Guam has a new chief medical examiner
By Pacific Island Times News Staff
Guam will have a new chief medical examiner starting this summer, the Office of the Attorney General announced today.
According to a press release from OAG, Dr. Jeffrey Nine has accepted the offer authorized by the Post Mortem Commission earlier this month.
The commission authorized the appointment of Nine with a salary offer of
$310,000, plus benefits.
OAG said Northern Mariana Islands Attorney General Edward Manibusan confirmed the commonwealth government's commitment to providing
$50,000 as part of this package in exchange for Nine providing forensic pathology services to the CNMI.
Nine will fill the vacancy left by Dr. Aurelio Espinola who retired at the start of 2019.
In the absence of a full-time CME, Guam has relied on doctors from Arkansas, Florida, and Hawai’i for forensic autopsies and Dr. Aburiziq and Dr. Dauterman for non-forensic autopsies.
Due to a nationwide shortage of forensic pathologists, the search for a forensic pathologist had its challenges. The recruitment of Dr. Nine is a major achievement, as Guam has had to compete with other states and countries' recruitment efforts.

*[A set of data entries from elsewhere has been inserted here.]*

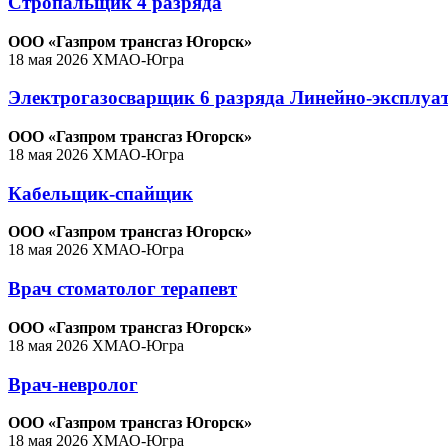
Стропальщик 4 разряда
ООО «Газпром трансгаз Югорск»
18 мая 2026
ХМАО-Югра
Электрогазосварщик 6 разряда Линейно-эксплуа
ООО «Газпром трансгаз Югорск»
18 мая 2026
ХМАО-Югра
Кабельщик-спайщик
ООО «Газпром трансгаз Югорск»
18 мая 2026
ХМАО-Югра
Врач стоматолог терапевт
ООО «Газпром трансгаз Югорск»
18 мая 2026
ХМАО-Югра
Врач-невролог
ООО «Газпром трансгаз Югорск»
18 мая 2026
ХМАО-Югра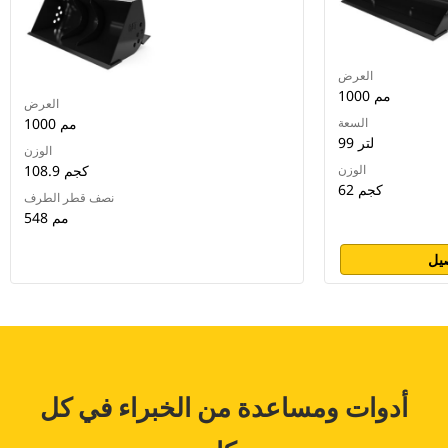
العرض
1000 مم
العرض
السعة
1000 مم
99 لتر
الوزن
الوزن
108.9 كجم
62 كجم
نصف قطر الطرف
548 مم
يل
أدوات ومساعدة من الخبراء في كل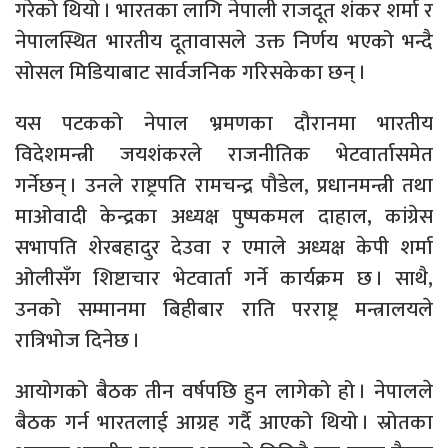
गरेको थियो । भारतका लागि नेपाली राजदूत शंकर शर्मा र
नेपालस्थित भारतीय दूतावासले उक्त निर्णय भएको भन्दै
सोसल मिडियाबाट सार्वजनिक गरिसकेका छन् ।
यस पटकको नेपाल भ्रमणका दौरानमा भारतीय
विदेशमन्त्री जयशंकरले राजनीतिक भेटवार्तासमेत
गर्नेछन् । उनले राष्ट्रपति रामचन्द्र पौडेल, प्रधानमन्त्री तथा
माओवादी केन्द्रका अध्यक्ष पुष्पकमल दाहाल, कांग्रेस
सभापति शेरबहादुर देउवा र एमाले अध्यक्ष केपी शर्मा
ओलीसँग शिष्टाचार भेटवार्ता गर्ने कार्यक्रम छ । साथै,
उनको सम्मानमा बिहीबार राति परराष्ट्र मन्त्रालयले
रात्रिभोज दिनेछ ।
आयोगको बैठक तीन वर्षपछि हुन लागेको हो । नेपालले
बैठक गर्न भारतलाई आग्रह गर्दै आएको थियो । स्रोतका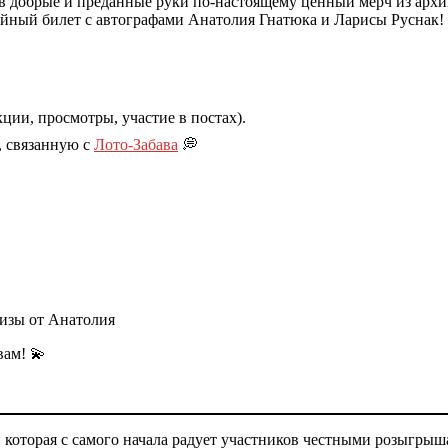
м в добрые и преданные руки по-настоящему ценный мерч из арх
рейный билет с автографами Анатолия Гнатюка и Ларисы Руснак!
ции, просмотры, участие в постах).
, связанную с
Лото-Забава
💭
изы от Анатолия
вам! 💫
 которая с самого начала радует участников честными розыгры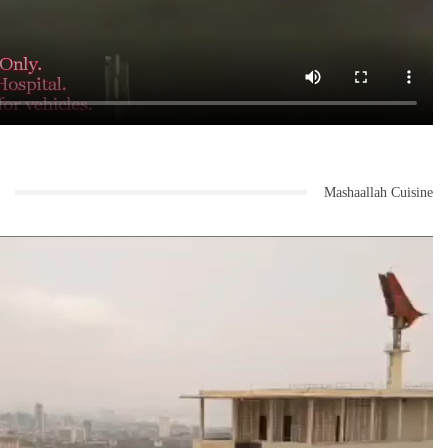
Mashaallah Cuisine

"Additionally, the recruitment of Dr. Nine is notable because of his highly esteemed credentials in the field of forensic pathology and humble desire to serve the Guam community. He currently serves as Yavapai County Medical Examiner in Prescott Valley, Arizona," OAG said.
His resume also includes extensive experience as a professor of pathology at various institutions: University of Pittsburgh School of Medicine; University of New Mexico School of Medicine; Wright State University School of Medicine, Dayton, Ohio; and Ross University School of Medicine, Dominica, West Indies.